On Fri, Sep 15, 2023 at 02:32:44PM -0700, Luis Chamberlain wrote:
> Christoph added CONFIG_BUFFER_HEAD on v6.1 enabling a world where we can
> live without buffer-heads. When we opt into that world we end up also
> using the address space operations of the block device cache using
> iomap. Since iomap supports higher order folios it means then that block
> devices which do use the iomap aops can end up having a logical block
> size or physical block size greater than PAGE_SIZE. We refer to these as
> LBS devices. This in turn allows filesystems which support bs > 4k to be
> enabled on a 4k PAGE_SIZE world on LBS block devices. This alows LBS
> device then to take advantage of the recenlty posted work today to enable
> LBS support for filesystems [0].

Why do we need LBS devices to support bs > ps in XFS?

As long as the filesystem block size is >= logical sector size of
the device, XFS just doesn't care what the "block size" of the
underlying block device is. i.e. XFS will allow minimum IO sizes of
the logical sector size of the device for select metadata and
sub-block direct IO, but otherwise all other IO will be aligned to
filesystem block size and so the underlying device block sizes are
completely irrelevant...

> To experiment with larger LBA formtas you can also use kdevops and enable
> CONFIG_QEMU_ENABLE_EXTRA_DRIVE_LARGEIO. That enables a ton of drives with
> logical and physical block sizes >= 4k up to a desriable max target for
> experimentation. Since filesystems today only support up to 32k sector sizes,
> in practice you may only want to experiment up to 32k physical / logical.
> 
> Support for 64k sector sizes requires an XFS format change, which is something
> Daniel Gomez has experimental patches for, in case folks are interested in
> messing with.

Please don't do this without first talking to the upstream XFS
developers about the intended use cases and design of the new
format. Especially when the problem involves requiring a whole new
journal header and indexing format to be implemented...

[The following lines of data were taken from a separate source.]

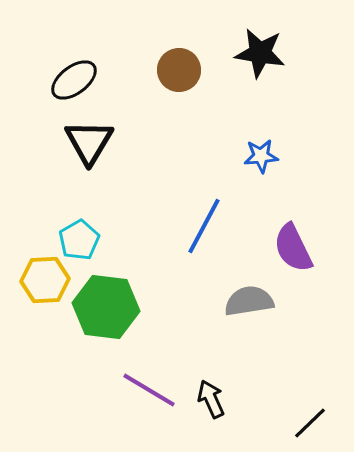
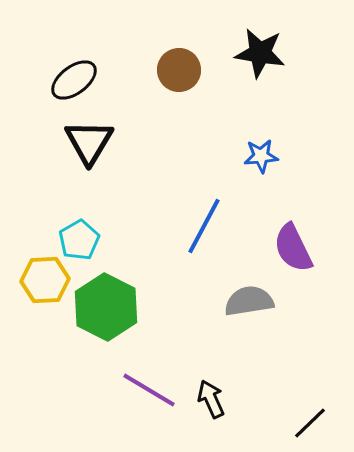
green hexagon: rotated 20 degrees clockwise
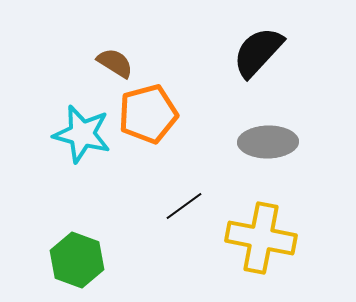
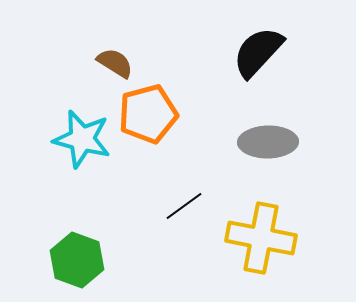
cyan star: moved 5 px down
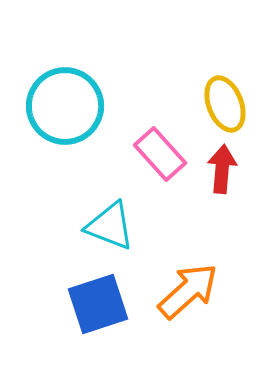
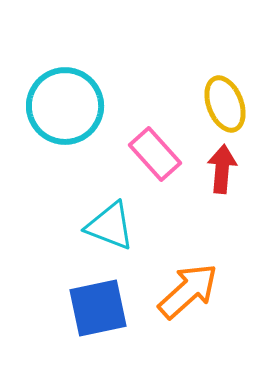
pink rectangle: moved 5 px left
blue square: moved 4 px down; rotated 6 degrees clockwise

As a general rule, nobody should *ever* be writing patches to change
the on-disk format of a -any- filesystem without first engaging the
people who maintain that filesystem. Architecture and design come
first, not implementation. The last thing we want is to have someone
spend weeks or months on something that takes the experts half a
minute to NACK because it is so obviously flawed....

> Patch 6 could probably be squashed with patch 5, but I wanted to be
> explicit about this, as this should be decided with the community.
> 
> There might be a better way to do this than do deal with the switching
> of the aops dynamically, ideas welcomed!

Is it even safe to switch aops dynamically? We know there are
inherent race conditions in doing this w.r.t. mmap and page faults,
as the write fault part of the processing is directly dependent
on the page being correctly initialised during the initial
population of the page data (the "read fault" side of the write
fault).

Hence it's not generally considered safe to change aops from one
mechanism to another dynamically. Block devices can be mmap()d, but
I don't see anything in this patch set that ensures there are no
other users of the block device when the swaps are done. What am I
missing?

Cheers,

Dave.
-- 
Dave Chinner
david@fromorbit.com